NATIONS-UNIES: Le Conseil de sécurité de l'ONU a condamné jeudi "l'assaut" des paramilitaires soudanais sur la ville d'El-Facher, au Darfour, et ses "impacts dévastateurs sur les civils".

Dans cette déclaration, le Conseil exprime sa "profonde inquiétude concernant l'escalade de la violence dans et autour d'El-Facher", dont les paramilitaires des Forces de soutien rapide viennent de prendre le contrôle, et condamne les "atrocités qu'auraient commises les FSR contre la population civile, y compris exécutions sommaires et détentions arbitraires".

El-Facher, dernière grande ville du Darfour qui échappait au contrôle des Forces de soutien rapide (FSR), "déjà le théâtre de niveaux catastrophiques de souffrance humaine, a plongé dans un enfer encore plus noir, avec des informations crédibles d'exécutions de masse" après l'entrée des paramilitaires, a dénoncé devant le Conseil de sécurité le chef des opérations humanitaires de l'ONU, Tom Fletcher.
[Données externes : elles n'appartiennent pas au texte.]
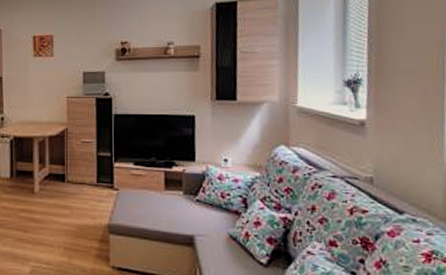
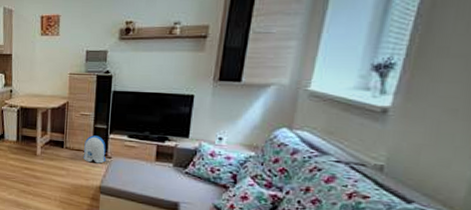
sun visor: none [87,165,113,198] -> present [82,135,107,164]

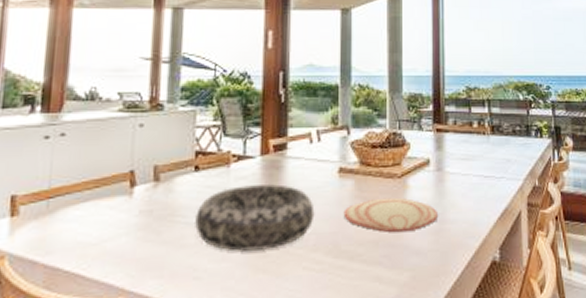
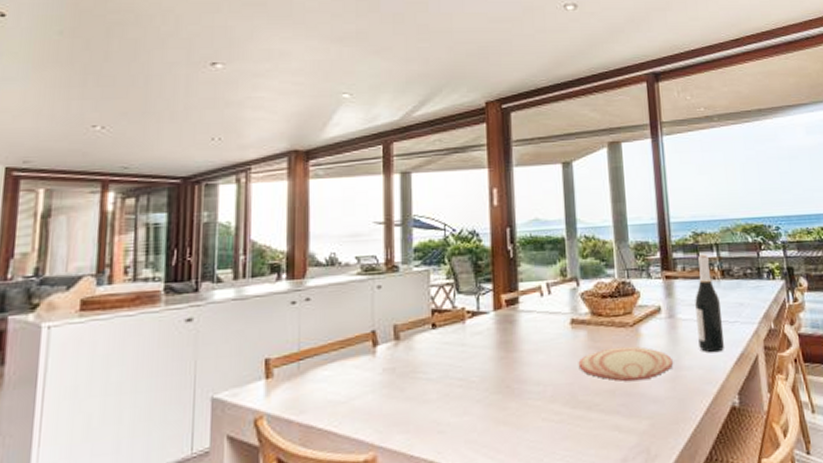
decorative bowl: present [193,183,315,252] -> none [434,337,550,405]
wine bottle: none [464,110,490,208] -> present [695,254,725,353]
"Nous ne pouvons pas entendre les cris, mais pendant que nous sommes assis ici, l'horreur se poursuit. Des femmes et des filles sont violées, des gens mutilés et tués, en toute impunité", a-t-il ajouté.

Mais "la tuerie n'est pas limitée au Darfour", a-t-il alerté, s'inquiétant notamment de la situation dans le Kordofan voisin.

"Des combats féroces au Kordofan-Nord provoquent de nouvelles vagues de déplacement et menacent la réponse humanitaire, y compris autour de la capitale El-Obeid".

Des informations font état "d'atrocités à large échelle commises par les Forces de soutien rapide à Bara, dans le Kordofan-Nord, après la récente prise de la ville", a également dénoncé Martha Ama Akyaa Pobee, sous-secrétaire générale de l'ONU chargée de l'Afrique.

"Cela inclut des représailles contre des soi-disant collaborateurs, souvent ethniquement motivées", a-t-elle déploré.

"Au moins 50 civils ont été tués ces derniers jours à Bara, à cause des combats et par des exécutions sommaires. Cela inclut l'exécution sommaire de cinq bénévoles du Croissant rouge", a-t-elle indiqué.

Le Kordofan "est probablement le prochain théâtre d'opérations militaires pour les belligérants", a-t-elle mis en garde.

"Des attaques de drones de la part des deux parties touchent de nouveaux territoires et de nouvelles cibles. Cela inclut le Nil Bleu, Khartoum, Sennar, le Kordofan-Sud et le Darfour-Ouest, ce qui laisse penser que la portée territoriale du conflit s'élargit", a ajouté la responsable onusienne.

Décrivant la situation "chaotique" à El-Facher où "personne n'est à l'abri", elle a d'autre part noté qu'il était difficile d'y estimer le nombre de victimes.

La guerre au Soudan a fait des dizaines de milliers de morts, des millions de déplacés et provoqué la pire crise humanitaire actuelle, selon l'ONU.

Elle a été déclenchée en avril 2023 par une lutte de pouvoir entre deux anciens alliés: le général Abdel Fattah al-Burhane, commandant de l'armée et dirigeant de facto du Soudan depuis le coup d'Etat de 2021, et le général Mohamed Daglo, à la tête des FSR.